Warringah is home to over 900 native plant species, subspecies, varieties, and forms that can be found from the coastal sand dunes and estuaries to sandstone ridgetops and plateaux.
Wheeler Heights has dry sclerophyll forests (Shrubby sub formation) 'Shrubby dry sclerophyll forest has typically Australian species such as waratahs, banksias, wattles, pea-flowers, and tea-trees. There is a sparse ground cover of sedges and grasses growing on sandy soils that are among the world's least fertile.'

== Infrastructure and development ==

=== Transport ===
The main form of transport after private cars is by public transport buses.
Wheeler Heights is served by the 179 bus route, operated by Keolis Northern Beaches. It runs between Westfield Warringah Mall and the War Veterans retirement village.

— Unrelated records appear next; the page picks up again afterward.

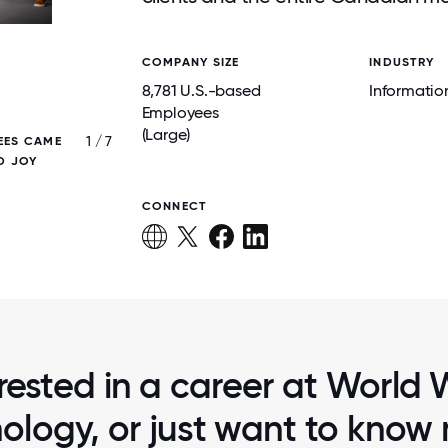
COMPANY SIZE
INDUSTRY
8,781 U.S.-based
Informatio
Employees
(Large)
1 / 7
EES CAME
WWT EMPLOYEES AT HEADQUARTERS CEL
D JOY
MAKING THE GREAT PLACE TO WORK LI
ANOTHER YEAR!
CONNECT
rested in a career at World
ology, or just want to know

There is no rail transport, the nearest railway station is in Chastwood.

=== Schools and churches ===
Wheeler Heights has one place of worship, St Rose Catholic Church.

There are two schools in Wheeler Heights
- Wheeler Heights Public School
- St Rose Catholic Primary School

There is one Long Day Care Centre

=== Commercial ===
Wheeler Heights has a shopping centre located along South Creek Road. The original centre was redeveloped into a mixed-use complex named Livistona, a process that began in 2017 and was completed in 2020.

The Livistona complex features 39 residential apartments above 10 ground-floor retail spaces, which house various businesses including the Wheeler Heights Post Office.